Work to complete >> From the first line of the records down to the one that holds "right eye: (620, 478)", transcribe each line exactly and add nothing.

(Records from a data collection)
╔══

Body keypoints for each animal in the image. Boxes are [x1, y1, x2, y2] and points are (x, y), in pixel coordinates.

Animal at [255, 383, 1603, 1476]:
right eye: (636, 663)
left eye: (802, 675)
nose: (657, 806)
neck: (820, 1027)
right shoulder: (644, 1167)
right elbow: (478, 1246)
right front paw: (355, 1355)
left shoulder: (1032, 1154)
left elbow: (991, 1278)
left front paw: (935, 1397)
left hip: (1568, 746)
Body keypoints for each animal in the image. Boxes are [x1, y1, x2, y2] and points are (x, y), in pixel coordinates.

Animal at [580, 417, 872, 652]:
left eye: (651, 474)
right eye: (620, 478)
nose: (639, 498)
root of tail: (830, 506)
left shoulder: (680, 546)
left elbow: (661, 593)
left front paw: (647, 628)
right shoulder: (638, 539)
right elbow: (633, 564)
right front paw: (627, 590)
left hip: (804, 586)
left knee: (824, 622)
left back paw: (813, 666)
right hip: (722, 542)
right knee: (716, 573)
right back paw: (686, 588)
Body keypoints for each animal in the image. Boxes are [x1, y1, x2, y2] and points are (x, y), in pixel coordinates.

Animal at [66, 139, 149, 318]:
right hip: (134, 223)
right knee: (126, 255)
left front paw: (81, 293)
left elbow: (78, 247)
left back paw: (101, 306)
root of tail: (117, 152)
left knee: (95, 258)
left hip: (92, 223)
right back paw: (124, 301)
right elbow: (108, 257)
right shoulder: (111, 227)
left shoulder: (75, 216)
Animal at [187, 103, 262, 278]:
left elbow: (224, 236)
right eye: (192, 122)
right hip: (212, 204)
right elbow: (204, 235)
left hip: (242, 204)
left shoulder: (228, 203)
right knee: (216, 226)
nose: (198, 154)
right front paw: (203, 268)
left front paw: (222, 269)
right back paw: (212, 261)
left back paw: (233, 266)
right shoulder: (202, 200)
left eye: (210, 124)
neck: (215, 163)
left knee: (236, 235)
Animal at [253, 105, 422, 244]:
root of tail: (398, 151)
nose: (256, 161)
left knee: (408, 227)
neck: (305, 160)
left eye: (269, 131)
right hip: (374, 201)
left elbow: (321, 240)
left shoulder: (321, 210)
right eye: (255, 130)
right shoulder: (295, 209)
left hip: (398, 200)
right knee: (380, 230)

╚══

Solution for this problem >>
Body keypoints for each animal in the image. Boxes are [x1, y1, x2, y2] and points are (x, y), in pixel coordinates.

Animal at [255, 383, 1603, 1476]:
right eye: (636, 663)
left eye: (802, 675)
nose: (657, 806)
neck: (820, 1027)
right shoulder: (644, 1167)
right elbow: (478, 1246)
right front paw: (355, 1355)
left shoulder: (1032, 1154)
left elbow: (991, 1278)
left front paw: (935, 1397)
left hip: (1568, 746)
Body keypoints for each animal in the image. Boxes are [x1, y1, x2, y2] and points are (x, y), in pixel coordinates.

Animal at [580, 417, 872, 652]:
left eye: (651, 474)
right eye: (620, 478)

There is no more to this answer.